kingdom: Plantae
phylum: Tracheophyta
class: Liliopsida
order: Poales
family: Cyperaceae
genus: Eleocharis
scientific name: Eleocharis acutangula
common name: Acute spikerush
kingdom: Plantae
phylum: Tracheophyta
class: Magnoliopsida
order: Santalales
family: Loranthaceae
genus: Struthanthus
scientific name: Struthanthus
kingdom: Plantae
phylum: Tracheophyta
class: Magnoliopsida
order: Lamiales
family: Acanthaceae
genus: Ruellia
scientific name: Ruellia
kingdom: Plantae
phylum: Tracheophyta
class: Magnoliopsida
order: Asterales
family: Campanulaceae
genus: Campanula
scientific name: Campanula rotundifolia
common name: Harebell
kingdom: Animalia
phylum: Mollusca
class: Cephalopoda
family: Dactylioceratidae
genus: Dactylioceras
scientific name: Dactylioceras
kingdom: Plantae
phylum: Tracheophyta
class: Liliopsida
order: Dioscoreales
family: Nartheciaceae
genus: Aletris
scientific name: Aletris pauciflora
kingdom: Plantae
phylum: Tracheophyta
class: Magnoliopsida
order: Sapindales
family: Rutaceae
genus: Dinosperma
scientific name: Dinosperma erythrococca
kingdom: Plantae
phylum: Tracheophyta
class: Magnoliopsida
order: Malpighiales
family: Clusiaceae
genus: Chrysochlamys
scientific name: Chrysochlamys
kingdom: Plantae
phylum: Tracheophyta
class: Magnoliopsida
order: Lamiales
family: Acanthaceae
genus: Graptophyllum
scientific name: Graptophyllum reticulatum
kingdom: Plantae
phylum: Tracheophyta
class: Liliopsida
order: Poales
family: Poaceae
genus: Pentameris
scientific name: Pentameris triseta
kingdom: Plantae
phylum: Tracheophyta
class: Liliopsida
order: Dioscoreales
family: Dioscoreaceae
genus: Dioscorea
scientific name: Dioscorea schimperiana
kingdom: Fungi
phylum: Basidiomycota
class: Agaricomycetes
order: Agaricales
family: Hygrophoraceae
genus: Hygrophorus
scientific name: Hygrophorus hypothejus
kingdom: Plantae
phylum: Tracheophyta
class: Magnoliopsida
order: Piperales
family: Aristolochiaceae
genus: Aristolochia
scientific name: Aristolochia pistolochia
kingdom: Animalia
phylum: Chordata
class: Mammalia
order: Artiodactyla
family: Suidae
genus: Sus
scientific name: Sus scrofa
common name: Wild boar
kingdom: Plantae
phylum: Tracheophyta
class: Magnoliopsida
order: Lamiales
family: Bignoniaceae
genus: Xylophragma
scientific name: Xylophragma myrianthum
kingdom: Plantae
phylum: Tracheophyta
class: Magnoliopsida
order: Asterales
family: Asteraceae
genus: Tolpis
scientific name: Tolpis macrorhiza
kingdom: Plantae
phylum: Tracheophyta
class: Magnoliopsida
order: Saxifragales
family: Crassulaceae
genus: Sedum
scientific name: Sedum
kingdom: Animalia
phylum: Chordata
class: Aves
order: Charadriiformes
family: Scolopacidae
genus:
== == ==
**STATED EXERCISE**
Swap "phylum" for "division" in the data, covering everything from the line containing "common name: Acute spikerush" down to the line containing "genus: Campanula", and give back only those lines with nothing else changed.

**WORKED ANSWER**
common name: Acute spikerush
kingdom: Plantae
division: Tracheophyta
class: Magnoliopsida
order: Santalales
family: Loranthaceae
genus: Struthanthus
scientific name: Struthanthus
kingdom: Plantae
division: Tracheophyta
class: Magnoliopsida
order: Lamiales
family: Acanthaceae
genus: Ruellia
scientific name: Ruellia
kingdom: Plantae
division: Tracheophyta
class: Magnoliopsida
order: Asterales
family: Campanulaceae
genus: Campanula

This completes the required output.